Why I Hate Slack and You Should Too - ngrilly
https://bitquabit.com/post/i-hate-slack-and-you-should-too/
======
omgmog
Sounds like more of a complaint of informal instant messaging in general,
rather than a problem specifically attributed to Slack.

Slack has it's problems, but it also has it's place.

For the Slack teams I'm a member of, we've got rules about using @channel and
@here, and anybody that uses either is usually shamed to some extent if they
do so.

For the complaint about the use of Electron (and all of that overhead), it's
trivial for a Slack team to enable the IRC gateway (in
/admin/settings#gateways) and connect through your preferred IRC client.

------
kagamine
To me, Slack is just IRC without any of the fun. I was encouraged to join some
rooms for work, but then 1000 notifications later I realized that nothing of
value gets discussed and that our boss was also invited, so he was seeing all
the irrelevance. Turned off notifications and ignored the whole thing.
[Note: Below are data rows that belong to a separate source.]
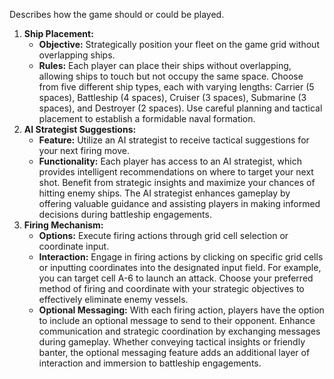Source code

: Describes how the game should or could be played.

1. **Ship Placement:**
    - **Objective:** Strategically position your fleet on the game grid without overlapping ships.
    - **Rules:** Each player can place their ships without overlapping, allowing ships to touch but not occupy the same space. Choose from five different ship types, each with varying lengths: Carrier (5 spaces), Battleship (4 spaces), Cruiser (3 spaces), Submarine (3 spaces), and Destroyer (2 spaces). Use careful planning and tactical placement to establish a formidable naval formation.
2. **AI Strategist Suggestions:**
    - **Feature:** Utilize an AI strategist to receive tactical suggestions for your next firing move.
    - **Functionality:** Each player has access to an AI strategist, which provides intelligent recommendations on where to target your next shot. Benefit from strategic insights and maximize your chances of hitting enemy ships. The AI strategist enhances gameplay by offering valuable guidance and assisting players in making informed decisions during battleship engagements.
3. **Firing Mechanism:**
    - **Options:** Execute firing actions through grid cell selection or coordinate input.
    - **Interaction:** Engage in firing actions by clicking on specific grid cells or inputting coordinates into the designated input field. For example, you can target cell A-6 to launch an attack. Choose your preferred method of firing and coordinate with your strategic objectives to effectively eliminate enemy vessels.
    - **Optional Messaging:** With each firing action, players have the option to include an optional message to send to their opponent. Enhance communication and strategic coordination by exchanging messages during gameplay. Whether conveying tactical insights or friendly banter, the optional messaging feature adds an additional layer of interaction and immersion to battleship engagements.
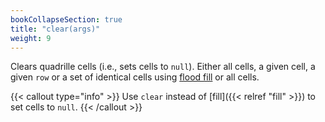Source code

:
 ```yaml
---
bookCollapseSection: true
title: "clear(args)"
weight: 9
---
```


Clears quadrille cells (i.e., sets cells to `null`). Either all cells, a given cell, a given `row` or a set of identical cells using [flood fill](https://en.m.wikipedia.org/wiki/Flood_fill) or all cells.

{{< callout type="info" >}}
Use `clear` instead of [fill]({{< relref "fill" >}}) to set cells to `null`.
{{< /callout >}}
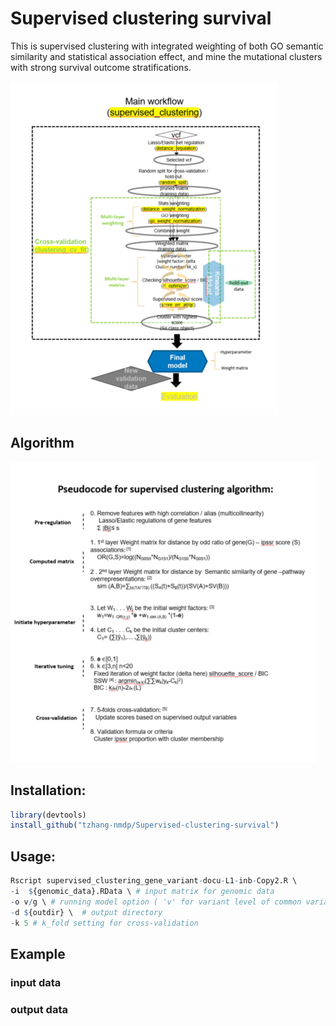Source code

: Supervised clustering survival
=======================

This is supervised clustering with integrated weighting of both GO semantic similarity and statistical association effect, and mine the mutational clusters with strong survival outcome stratifications. 

![WGS_WORKFLOW](https://github.com/tzhang-nmdp/Supervised-clustering-survival/blob/main/Example/workflow.PNG)


## Algorithm
![WGS_WORKFLOW](https://github.com/tzhang-nmdp/Supervised-clustering-survival/blob/main/Example/Pseudocode.PNG)

## Installation:

``` r
library(devtools)
install_github("tzhang-nmdp/Supervised-clustering-survival")
```

## Usage:

``` r
Rscript supervised_clustering_gene_variant-docu-L1-inb-Copy2.R \
-i  ${genomic_data}.RData \ # input matrix for genomic data
-o v/g \ # running model option ( 'v' for variant level of common variant analysis, 'g' for gene level of rare variant analysis)
-d ${outdir} \  # output directory
-k 5 # k_fold setting for cross-validation
```

## Example

### input data


### output data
No-one
has brought it up since.

Another 'new' thing that is an old thing with added irritation.

------
ngrilly
I agree with the author. What he writes can also be said for something like
Telegram when used as a coordination tool in a working group (no archiving, no
threading, no tagging of important messages, no like button to replace a
deluge of useless +1 messages)...

------
kronos29296
Maybe Discord is a better choice. I mean it almost feels like a forum of
sorts. Just that they market for gamers and all kind of redditors use it.